What does this mean for us, as people of faith? As we are made in God’s image, we are made to create. Through the sacred power of the imagination, by the indwelling of the Holy Spirit, we like the One who created us are called to speak the world into being. “In the beginning was the Word,” the Gospel of John begins. Words are artifice….from the realm of the beautiful…creations sprung from the imagination set loose in the world as means of saving change, means of the new creation, the means of a primordial sacred order breaking into our world now and not yet. We are forever “in the beginning” speaking the Word, shimmering artifice, words of the Word that take on the flesh of the new creation.
And words inform deeds…deeds also sacred artifice that will save and transform, and order the world to which we have been given. And imaginative deeds beget new words in a cosmic dance whirling to a humming rhythm that governs the very stars themselves. Every word, every action comes from the Spirit, the enlivened imagination, and exists solely for the good of the whole. The art is not for the artist to possess, but for the apprehension of the many. As pilgrims on the way, ours is to speak and act into being such fruits of the imagination as goodness and truth, kindness and mercy, compassion and forgiveness, and saving justice made manifest in infinite possibilities; components of the beautiful… Let us speak into being a sustainable dignity for our dispossessed sisters and brothers who share the common blood of our humanity. We are made for this, and this alone. Imagine God’s kingdom for the world until we wake and find our alchemical dreams to be true….that things in earth are as they are in heaven.
Very nice Reverend and very truthful. I especially like this…
The art is not for the artist to possess, but for the apprehension of the many.

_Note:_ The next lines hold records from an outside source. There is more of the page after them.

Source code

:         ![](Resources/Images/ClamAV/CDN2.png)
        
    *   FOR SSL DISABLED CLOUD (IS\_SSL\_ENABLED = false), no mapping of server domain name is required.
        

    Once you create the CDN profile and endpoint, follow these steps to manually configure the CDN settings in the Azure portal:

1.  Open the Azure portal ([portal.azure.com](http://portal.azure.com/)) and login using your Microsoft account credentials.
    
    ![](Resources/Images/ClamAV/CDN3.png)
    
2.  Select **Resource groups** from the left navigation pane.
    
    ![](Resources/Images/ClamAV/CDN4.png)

As pilgrims on the way, ours is to speak and act into being such fruits of the imagination as goodness and truth, kindness and mercy, compassion and forgiveness, and saving justice made manifest in infinite possibilities; components of the beautiful… The first sentence makes me think of our singer/songwriter talks of late, the music and words useless until they are shared and then I like the “act into being” part..without the “acting” part everything we say is just pretty words without a purpose aren’t they. I am happy that we are a church that’s puts right action up front. Peace.
French theorist Roland Barthes contended in his essay S/Z that there are essentially two kinds of texts: “readerly” texts, which offer only a limited number of possible interpretations, and “writerly” texts, which require the reader to actively participate in the production of the text’s meaning. Barthes privileged the writerly text because it pictures the reader in an active posture, in the role of co-writer, jointly producing meaning rather than passively receiving it. For this reason, Barthes argued the writerly should be considered the “value” used to determine the quality of a text.
I cannot imagine a more writerly text than scripture, from the allegories of Genesis to the rich symbolism of the Psalms to the highly metaphorical parables of the Gospels. It should follow, therefore, that our call as people of faith is to read scripture actively in an imaginative act of co-writing a new meaning for our time, translating marks on a page into living words, transforming words into actions in the world, remaking that world through the creative power of imagination, all of this through the act of reading, the act of writing.
Incredible post! So brilliant. And so true. Thanks!